Couteaudami a écrit:Nico,
Dans ton analyse sur la publicité autour de la trempe à -80,
tu conjectures que ce passage au froid ne sert qu'à la dureté.
Hors, 58 hrc est atteint par le traitement standard, à 20C.
Sur la fiche métallurgique du MA5 que j'ai sous les yeux (il se trouve que j'ai moi-même trempé quelques échantillons à mes heures perdues), deux traitements thermiques sont proposés par l'aciériste (APERAM):
- Chauffe à 1025°c et trempe à 20°c pour une dureté finale de 57-58 HRC après revenu à 180°.
- Chauffe à 1075°c et trempe cryo à -80° pour une dureté finale de 60-61 HRC après revenu à 180°.
En bonus, j'ai moi même testé avec succès la formule médiane, aussi appelée "cryo du pauvre" qui consiste à chauffer à 1050°c et tremper à -20°c (au congélateur) pour atteindre une dureté intermédiaire.
Le choix ou non de la trempe cryo a donc bel et bien un impact sur la dureté de cet alliage, ce qui constitue vraisemblablement pour Florinox une raison valable d'investir dans ce process (en plus de l'argument commercial choc pour le client amateur de buzzwords).
Couteaudami a écrit:Je pense pour ma part que ton analyse se base sur des aciers ayant moins de chrome.
Plus qu'une analyse, c'est un constat (documenté par l'aciériste lui même) qui est scientifiquement expliqué par le fait que, quel que soit l'alliage (et donc sa teneur en chrome), la température de fin de transformation en martensite baisse à mesure que la quantité de carbone dissout dans l'austénite augmente. Or cette quantité de carbone dissout est justement le principal facteur responsable de la dureté finale de l'alliage. Donc si on veut dissoudre plus de carbone pour avoir un acier plus dur (ce qui est possible en augmentant la température d'austénitisation) il faut avoir les moyens de tremper "plus froid" pour faire en sorte que la transformation en martensite soit complète.

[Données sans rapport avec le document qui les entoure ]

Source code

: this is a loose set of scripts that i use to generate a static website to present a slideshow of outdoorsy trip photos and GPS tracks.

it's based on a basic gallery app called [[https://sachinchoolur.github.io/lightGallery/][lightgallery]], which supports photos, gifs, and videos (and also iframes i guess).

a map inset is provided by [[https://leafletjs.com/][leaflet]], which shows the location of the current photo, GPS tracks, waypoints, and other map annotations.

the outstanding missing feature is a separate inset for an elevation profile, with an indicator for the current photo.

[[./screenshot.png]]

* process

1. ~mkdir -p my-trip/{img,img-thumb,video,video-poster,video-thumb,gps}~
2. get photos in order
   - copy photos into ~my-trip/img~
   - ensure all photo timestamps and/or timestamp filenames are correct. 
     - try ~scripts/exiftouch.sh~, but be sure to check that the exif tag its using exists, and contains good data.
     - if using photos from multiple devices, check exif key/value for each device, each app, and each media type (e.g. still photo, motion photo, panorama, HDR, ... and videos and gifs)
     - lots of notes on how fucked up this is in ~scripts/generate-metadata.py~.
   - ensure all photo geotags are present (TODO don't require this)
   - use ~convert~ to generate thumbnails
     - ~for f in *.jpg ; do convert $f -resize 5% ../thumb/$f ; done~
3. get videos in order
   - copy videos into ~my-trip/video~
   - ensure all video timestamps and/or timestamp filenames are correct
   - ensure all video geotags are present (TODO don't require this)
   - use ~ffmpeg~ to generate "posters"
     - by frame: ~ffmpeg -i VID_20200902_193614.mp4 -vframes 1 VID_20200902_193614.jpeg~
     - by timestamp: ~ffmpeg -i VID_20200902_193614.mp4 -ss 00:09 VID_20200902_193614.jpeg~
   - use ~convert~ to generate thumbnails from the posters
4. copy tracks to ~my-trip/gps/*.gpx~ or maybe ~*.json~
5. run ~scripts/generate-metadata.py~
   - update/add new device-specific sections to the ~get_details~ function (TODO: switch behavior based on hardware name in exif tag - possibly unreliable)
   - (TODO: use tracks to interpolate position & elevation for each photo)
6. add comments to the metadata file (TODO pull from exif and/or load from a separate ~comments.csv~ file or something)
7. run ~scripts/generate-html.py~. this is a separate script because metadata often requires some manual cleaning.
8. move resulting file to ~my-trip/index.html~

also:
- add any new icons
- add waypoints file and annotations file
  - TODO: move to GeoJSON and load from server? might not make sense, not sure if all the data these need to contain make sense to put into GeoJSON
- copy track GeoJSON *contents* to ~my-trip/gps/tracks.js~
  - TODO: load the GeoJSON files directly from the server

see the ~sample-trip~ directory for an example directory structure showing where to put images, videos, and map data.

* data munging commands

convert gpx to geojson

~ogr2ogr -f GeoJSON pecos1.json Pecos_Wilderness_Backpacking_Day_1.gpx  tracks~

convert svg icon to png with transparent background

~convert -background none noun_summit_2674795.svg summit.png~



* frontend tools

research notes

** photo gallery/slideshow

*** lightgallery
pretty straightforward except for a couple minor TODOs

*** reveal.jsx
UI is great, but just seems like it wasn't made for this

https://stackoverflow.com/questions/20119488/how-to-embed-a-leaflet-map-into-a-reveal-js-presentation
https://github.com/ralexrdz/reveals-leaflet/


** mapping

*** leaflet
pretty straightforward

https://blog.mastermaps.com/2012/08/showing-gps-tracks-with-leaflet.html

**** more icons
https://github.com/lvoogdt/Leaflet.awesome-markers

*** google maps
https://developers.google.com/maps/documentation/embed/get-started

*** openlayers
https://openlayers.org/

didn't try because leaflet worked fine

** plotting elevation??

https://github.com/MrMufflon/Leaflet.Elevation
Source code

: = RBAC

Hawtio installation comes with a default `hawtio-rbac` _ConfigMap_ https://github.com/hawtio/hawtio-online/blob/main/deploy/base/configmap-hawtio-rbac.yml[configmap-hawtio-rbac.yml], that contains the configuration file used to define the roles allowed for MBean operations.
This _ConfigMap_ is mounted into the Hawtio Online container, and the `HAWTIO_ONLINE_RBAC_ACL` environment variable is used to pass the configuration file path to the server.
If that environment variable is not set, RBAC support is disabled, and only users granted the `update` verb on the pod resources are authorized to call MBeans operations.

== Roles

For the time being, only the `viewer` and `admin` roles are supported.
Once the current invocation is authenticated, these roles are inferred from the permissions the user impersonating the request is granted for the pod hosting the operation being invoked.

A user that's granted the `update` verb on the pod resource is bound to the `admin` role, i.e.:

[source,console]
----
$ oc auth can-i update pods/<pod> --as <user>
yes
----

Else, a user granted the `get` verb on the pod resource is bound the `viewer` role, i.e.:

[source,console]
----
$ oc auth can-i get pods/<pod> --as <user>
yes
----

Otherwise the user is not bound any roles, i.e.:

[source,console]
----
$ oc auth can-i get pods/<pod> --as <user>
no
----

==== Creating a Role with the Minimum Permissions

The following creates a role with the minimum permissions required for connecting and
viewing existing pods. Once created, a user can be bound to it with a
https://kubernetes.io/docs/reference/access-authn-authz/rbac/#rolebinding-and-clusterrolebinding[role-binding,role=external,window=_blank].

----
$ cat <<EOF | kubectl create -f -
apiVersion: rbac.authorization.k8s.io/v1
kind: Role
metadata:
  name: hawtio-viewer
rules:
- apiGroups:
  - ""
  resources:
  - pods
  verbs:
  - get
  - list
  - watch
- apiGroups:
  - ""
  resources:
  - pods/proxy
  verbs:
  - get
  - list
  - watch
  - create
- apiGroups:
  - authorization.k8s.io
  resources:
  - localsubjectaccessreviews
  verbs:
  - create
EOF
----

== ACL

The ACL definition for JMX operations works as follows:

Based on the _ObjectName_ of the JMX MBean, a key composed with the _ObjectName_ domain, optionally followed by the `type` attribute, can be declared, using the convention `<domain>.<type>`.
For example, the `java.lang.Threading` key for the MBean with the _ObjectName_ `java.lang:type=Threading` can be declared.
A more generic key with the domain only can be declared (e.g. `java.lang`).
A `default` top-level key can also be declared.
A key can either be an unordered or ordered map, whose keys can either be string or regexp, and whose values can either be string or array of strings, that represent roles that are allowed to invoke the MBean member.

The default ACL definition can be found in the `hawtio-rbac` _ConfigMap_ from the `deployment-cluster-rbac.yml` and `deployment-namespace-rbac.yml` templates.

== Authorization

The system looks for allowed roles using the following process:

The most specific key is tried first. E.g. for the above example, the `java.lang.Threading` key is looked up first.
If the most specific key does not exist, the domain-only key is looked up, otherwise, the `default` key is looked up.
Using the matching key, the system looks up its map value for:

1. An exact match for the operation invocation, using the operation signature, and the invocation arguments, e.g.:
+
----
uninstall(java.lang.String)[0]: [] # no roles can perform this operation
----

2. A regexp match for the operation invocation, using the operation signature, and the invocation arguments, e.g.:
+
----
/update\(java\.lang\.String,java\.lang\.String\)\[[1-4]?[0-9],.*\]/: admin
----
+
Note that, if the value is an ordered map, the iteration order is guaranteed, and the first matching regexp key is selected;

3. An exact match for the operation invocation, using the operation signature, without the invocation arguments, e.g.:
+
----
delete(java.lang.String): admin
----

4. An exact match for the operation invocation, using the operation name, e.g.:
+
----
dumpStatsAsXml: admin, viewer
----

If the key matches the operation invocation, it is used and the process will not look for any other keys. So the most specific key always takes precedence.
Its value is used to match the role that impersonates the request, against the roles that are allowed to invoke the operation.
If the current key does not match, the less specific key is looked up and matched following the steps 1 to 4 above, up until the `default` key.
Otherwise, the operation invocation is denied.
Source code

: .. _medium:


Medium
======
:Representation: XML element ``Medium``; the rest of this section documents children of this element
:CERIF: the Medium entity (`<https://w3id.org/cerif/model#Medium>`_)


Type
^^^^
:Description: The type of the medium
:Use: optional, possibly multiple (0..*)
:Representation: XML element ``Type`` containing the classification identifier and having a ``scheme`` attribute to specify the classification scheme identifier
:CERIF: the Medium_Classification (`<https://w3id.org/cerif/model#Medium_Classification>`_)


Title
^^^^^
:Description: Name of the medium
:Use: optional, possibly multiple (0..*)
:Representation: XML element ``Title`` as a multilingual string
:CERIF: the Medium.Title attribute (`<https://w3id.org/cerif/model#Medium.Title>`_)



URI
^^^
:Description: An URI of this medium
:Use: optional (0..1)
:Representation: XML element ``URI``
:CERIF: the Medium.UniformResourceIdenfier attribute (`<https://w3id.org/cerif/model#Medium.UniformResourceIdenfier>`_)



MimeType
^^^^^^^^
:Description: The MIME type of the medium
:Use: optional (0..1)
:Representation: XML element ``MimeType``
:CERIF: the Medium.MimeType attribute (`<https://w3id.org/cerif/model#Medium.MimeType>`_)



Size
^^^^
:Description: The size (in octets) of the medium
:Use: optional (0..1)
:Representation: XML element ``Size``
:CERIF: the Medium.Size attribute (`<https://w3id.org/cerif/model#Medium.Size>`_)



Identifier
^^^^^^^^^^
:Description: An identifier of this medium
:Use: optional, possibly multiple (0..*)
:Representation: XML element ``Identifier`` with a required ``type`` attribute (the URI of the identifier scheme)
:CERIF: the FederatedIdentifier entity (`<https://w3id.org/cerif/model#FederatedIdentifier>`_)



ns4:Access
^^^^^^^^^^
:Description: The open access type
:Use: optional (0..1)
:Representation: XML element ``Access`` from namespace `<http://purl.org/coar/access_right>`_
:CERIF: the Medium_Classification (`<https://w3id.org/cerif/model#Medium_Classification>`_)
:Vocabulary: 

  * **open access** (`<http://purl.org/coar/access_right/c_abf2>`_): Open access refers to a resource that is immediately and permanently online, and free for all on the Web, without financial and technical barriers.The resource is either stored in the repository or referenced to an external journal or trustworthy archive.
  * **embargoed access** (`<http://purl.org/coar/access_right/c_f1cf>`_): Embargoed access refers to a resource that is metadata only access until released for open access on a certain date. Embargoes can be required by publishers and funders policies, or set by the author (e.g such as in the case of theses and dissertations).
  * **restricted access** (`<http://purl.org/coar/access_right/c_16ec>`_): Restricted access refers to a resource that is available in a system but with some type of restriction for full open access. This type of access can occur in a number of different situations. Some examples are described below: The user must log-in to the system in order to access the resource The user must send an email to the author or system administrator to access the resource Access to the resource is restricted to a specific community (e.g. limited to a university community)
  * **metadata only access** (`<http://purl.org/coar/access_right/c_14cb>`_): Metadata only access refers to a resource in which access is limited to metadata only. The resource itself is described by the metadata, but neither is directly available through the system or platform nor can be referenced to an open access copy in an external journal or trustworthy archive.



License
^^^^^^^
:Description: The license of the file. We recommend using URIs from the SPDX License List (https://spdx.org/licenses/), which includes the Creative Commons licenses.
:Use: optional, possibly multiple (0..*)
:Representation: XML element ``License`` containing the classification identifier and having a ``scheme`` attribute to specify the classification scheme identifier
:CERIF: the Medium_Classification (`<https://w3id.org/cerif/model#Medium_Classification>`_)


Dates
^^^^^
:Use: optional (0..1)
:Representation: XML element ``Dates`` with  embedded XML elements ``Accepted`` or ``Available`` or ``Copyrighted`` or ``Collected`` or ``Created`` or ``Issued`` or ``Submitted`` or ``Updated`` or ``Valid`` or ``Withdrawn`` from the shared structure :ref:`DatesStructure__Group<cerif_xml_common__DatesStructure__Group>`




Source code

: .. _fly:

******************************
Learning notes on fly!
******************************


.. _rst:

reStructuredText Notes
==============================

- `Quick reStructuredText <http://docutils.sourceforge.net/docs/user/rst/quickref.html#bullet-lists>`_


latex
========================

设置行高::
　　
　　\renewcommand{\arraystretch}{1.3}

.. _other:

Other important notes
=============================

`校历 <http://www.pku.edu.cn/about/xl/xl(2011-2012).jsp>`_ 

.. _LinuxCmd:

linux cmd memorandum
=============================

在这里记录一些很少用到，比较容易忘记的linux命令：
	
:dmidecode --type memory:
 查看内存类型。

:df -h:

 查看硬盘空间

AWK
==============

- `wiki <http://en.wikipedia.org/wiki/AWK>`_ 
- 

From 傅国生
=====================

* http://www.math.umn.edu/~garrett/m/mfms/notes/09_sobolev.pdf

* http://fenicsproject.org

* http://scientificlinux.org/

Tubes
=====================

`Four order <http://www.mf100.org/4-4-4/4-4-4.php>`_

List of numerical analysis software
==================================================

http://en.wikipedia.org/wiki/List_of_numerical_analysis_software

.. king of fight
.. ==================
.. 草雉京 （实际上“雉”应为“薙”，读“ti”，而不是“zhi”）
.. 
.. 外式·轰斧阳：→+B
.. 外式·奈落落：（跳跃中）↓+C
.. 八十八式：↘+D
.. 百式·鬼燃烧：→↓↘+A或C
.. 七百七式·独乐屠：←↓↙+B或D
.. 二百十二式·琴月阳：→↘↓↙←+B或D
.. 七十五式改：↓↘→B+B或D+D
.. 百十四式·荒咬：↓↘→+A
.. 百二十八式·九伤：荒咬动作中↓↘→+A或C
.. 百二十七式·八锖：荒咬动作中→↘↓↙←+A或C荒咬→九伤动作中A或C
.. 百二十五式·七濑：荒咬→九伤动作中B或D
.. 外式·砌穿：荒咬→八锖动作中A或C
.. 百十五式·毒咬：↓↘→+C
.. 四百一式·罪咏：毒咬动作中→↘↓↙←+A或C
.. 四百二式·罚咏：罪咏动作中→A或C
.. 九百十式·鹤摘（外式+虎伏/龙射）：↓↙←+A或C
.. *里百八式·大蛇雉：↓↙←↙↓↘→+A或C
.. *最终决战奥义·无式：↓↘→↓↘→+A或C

L'impact du chrome sur ce phénomène est connu et mesuré: plus un alliage contient de chrome plus sa température de début d'austénitisation augmente et plus celle de fin de transformation en martensite diminue. D'une façon générale, les éléments d'alliage ont ainsi tendance à "écarter" les températures haute et basse du traitement thermique, ce qui rend justement la trempe cryogénique d'autant plus pertinente pour les aciers hautement alliés et donc inox. A contrario, un alliage "pur" de fer/carbone ne bénéficiera que très peu, voir pas, d'une trempe cryogénique car sa transformation complète en martensite est déjà possible à température ambiante (ou au pire, dans la neige "à la Conan"
). Mon analyse aurait donc certainement manqué de pertinence si l'acier avait au contraire contenu *mois* de chrome.
Couteaudami a écrit:À 16% de chrome, celui-ci aura plus tendance à attirer le carbone et l'azote pour faire des carbures et nitrures. Le passage à -80 bloque cette compétition, tout en assurant qu'il n'y a absolument plus d'austénite résiduelle (cette température est proche de celle ambiante).
Ça, c'est un aspect sur lequel je ne suis pas en mesure de débattre. Tout ce que je sais d'après mes sources littéraires, c'est que les carbures/nitrures sont stabilisés dès la formation de la martensite (qui piège le carbone/l'azote et donc empêche ceux-ci d'aller s'allier avec d'autres métaux tel que le chrome). Mais si le temps est un facteur critique documenté dans le processus de formation des carbures (plus la transformation en martensite est rapide, et plus tôt le processus sera interrompu rapidement et donc les carbures/nitrures rares et petits) je ne dispose d'aucun élément me permettant de confirmer ou d'infirmer qu'une différence peut être constatée dans la structure de ces carbures/nitrures entre des trempes à 20° et à -80°.
Tout complément d'information à ce sujet est le bienvenu, car j'apprécie toujours une opportunité d'apprendre de nouvelles choses.
Quoi qu'il en soit, dans l'exemple du MA5, le taux de carbone est tellement faible et l'azote tellement peu enclin à s'allier au chrome que les carbures/nitrures sont rarissimes et la quasi-intégralité du chrome reste dissous dans la solution de fer, y compris après une trempe traditionnelle. On peut le constater dans les quelques micrographes disponibles chez l'aciériste. C'est notamment grâce à cette particularité que le MA5, avec ses 16% de chrome, est plus résistant à la corrosion qu'un M390 qui en contient 20%
Désolé pour le mur de texte, c'est le genre de sujet sur lequel j'ai tendance à m'épancher plus que de raison.